== What is required ==
Print out all of the records exactly; no picture belongs in the result.
----
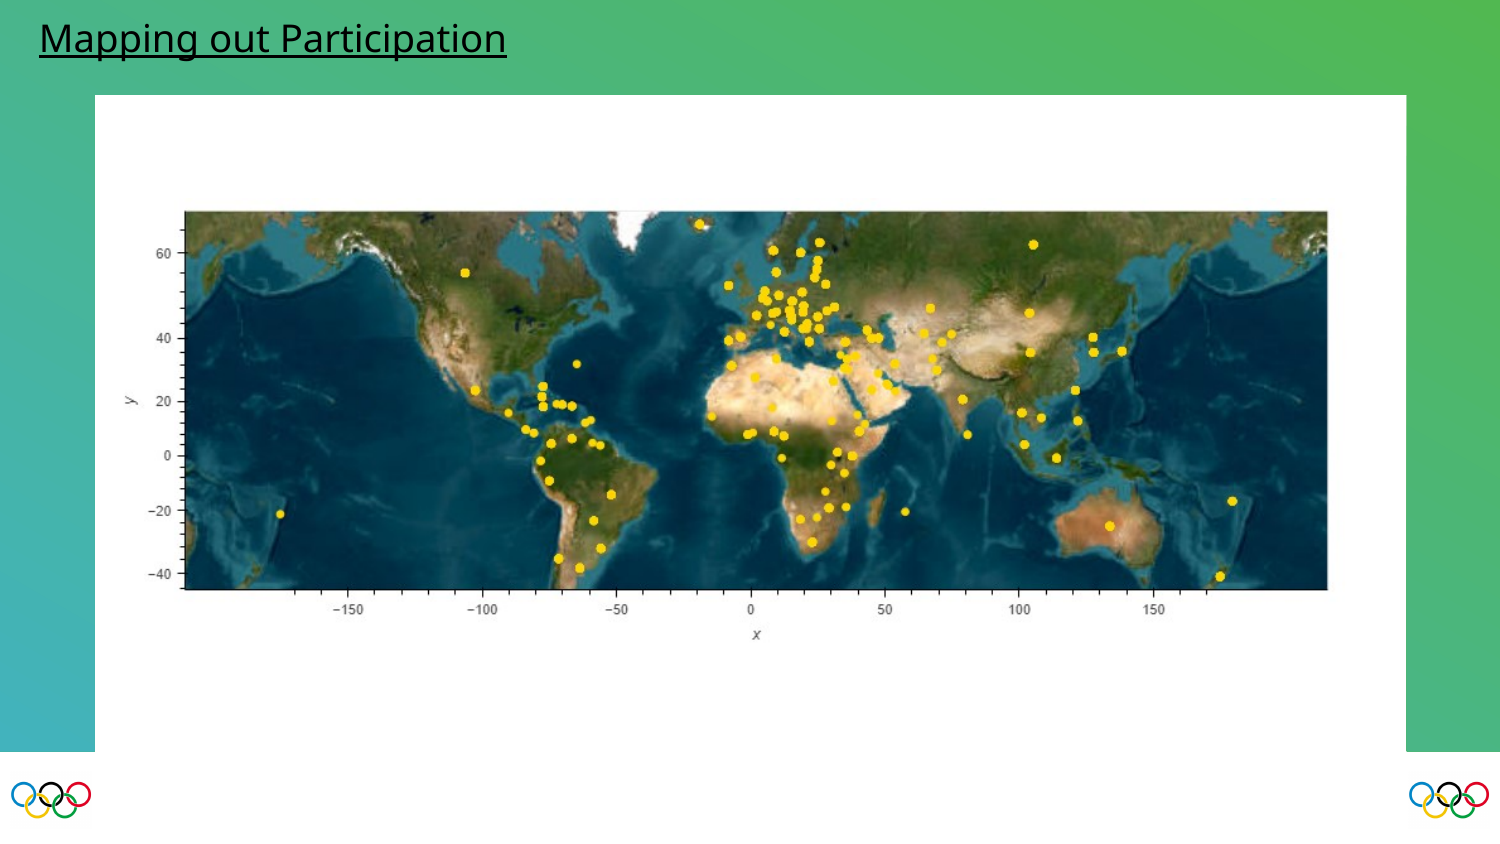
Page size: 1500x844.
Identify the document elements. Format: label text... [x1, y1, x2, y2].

picture [1407, 771, 1490, 829]
title Mapping out Participation [27, 8, 1283, 113]
picture [10, 771, 93, 829]
picture [114, 197, 1365, 646]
----
== Exercise response ==
Page size: 1500x844.
Identify the document elements. Format: label text... [x1, y1, x2, y2].

picture [1407, 771, 1490, 829]
title Mapping out Participation [27, 8, 1283, 113]
picture [10, 771, 93, 829]
picture [114, 197, 1365, 646]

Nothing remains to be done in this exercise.